__Data shown__:

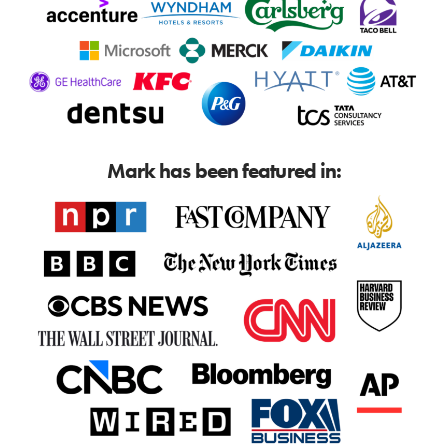
Mark has been featured in:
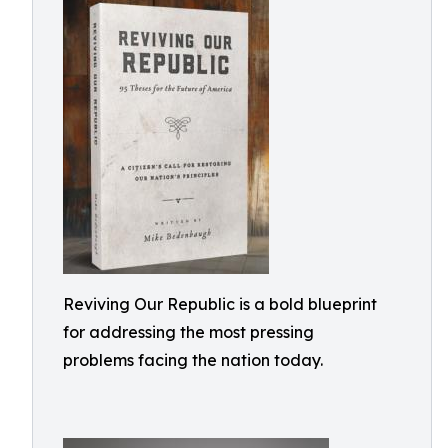
Reviving Our Republic is a bold blueprint
for addressing the most pressing
problems facing the nation today.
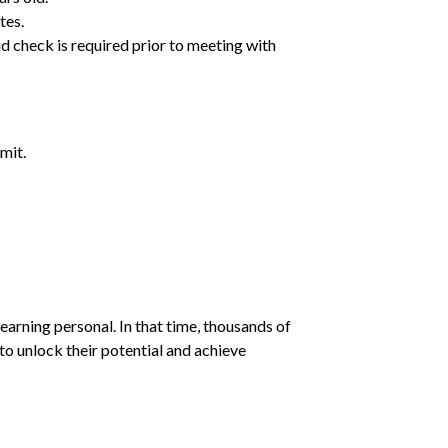
tes.
d check is required prior to meeting with
mit.
earning personal. In that time, thousands of
o unlock their potential and achieve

__Your objective__:
Reproduce word for word the text read from every one of the records above, and leave the pictures out of your answer.

__Answer area__:
Mark has been featured in:
Reviving Our Republic is a bold blueprint
for addressing the most pressing
problems facing the nation today.
tes.
d check is required prior to meeting with
mit.
earning personal. In that time, thousands of
o unlock their potential and achieve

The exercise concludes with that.